Another study was the 1960 study of smoking. Unfortunately, animals inhaling smoke did not develop cancer and this of course delayed the government from lobbying to the public of the harshness of smoking. Yes this might have been the case, I did not see any research saying that humans would participate in inhaling large amounts of smoke for the better of mankind. Also, there was a study of cancerous chemicals being injected into animals and only 7 of the 19 were found in lab mice. At least they found something that told researchers that this was dangerous to them. Through all of this better research method have emerged, but how can you not experiment on living creatures to find out how it affects someone’s system as they are living? Let us switch gears for a minute.

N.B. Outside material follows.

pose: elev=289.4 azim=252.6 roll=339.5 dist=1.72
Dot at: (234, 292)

There are many contributions to health because of animal research. Everyone knows of Pastuer and how he was one of the pioneers who participated in animal research and have found many successful results including isolating anthrax. Other scientist followed in his footsteps and discovered just how helpful the sterilization of surgical instruments would help everyone in hospitals today. Diphtheria, tetanus, rabies, whooping cough, and influenza type B are just some of the viruses and diseases that have been found and aided against due to research of animals. Not to mention this kind of research led to antibacterial and antibiotic drugs. We would be in deep you know what if we could not purchase “Nyquil” for our coughs! Even family members come to mind when I think of animal research. If it were not for Gibbon perfecting open heart surgery, I would not have a grandmother walking around today. Another method I am thankful for that used animals in research is kidney dialysis. Once again, my other grandmother would not be around if it were not researched.

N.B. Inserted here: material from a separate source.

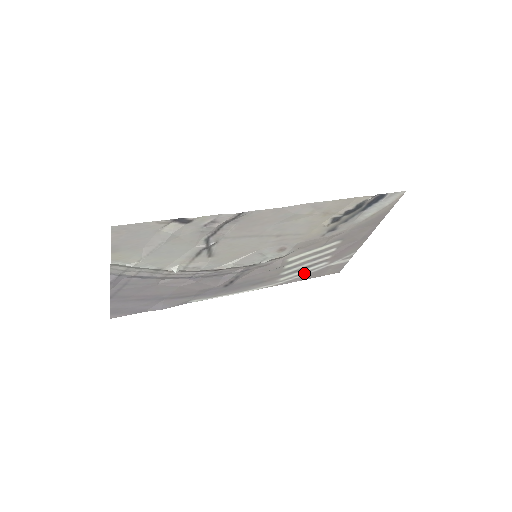
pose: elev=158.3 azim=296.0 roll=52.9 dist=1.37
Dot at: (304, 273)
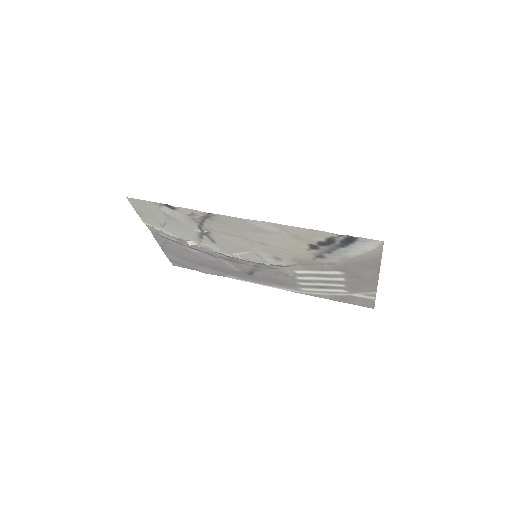
Dot at: (326, 292)
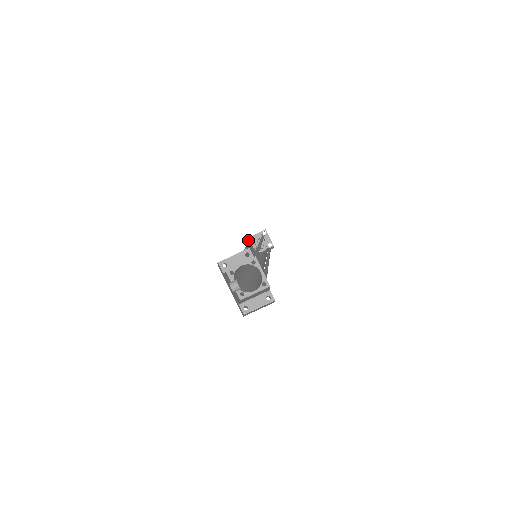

In conclusion, I see the world is going through a phase of “moral self doubt” about the usage of animals. One has to realize that yes the research does not produce the most rewarding results at times, but it does produce some kind of data that humans did not have before hand. We are EXPERIMENTING and trails of trying and trying again has to occur to achieve perfection. Animals have the closest body make up of humans and like I said before it might not be the most ethical action to take, but it is very necessary to do so!
Benard and Kaufman; Scientific American “Animal Research Is Wasteful and Misleading”, February 1997.
Botting and Morrison; Scientific American “American Reserch Is Vital to Medicine”, February 1997.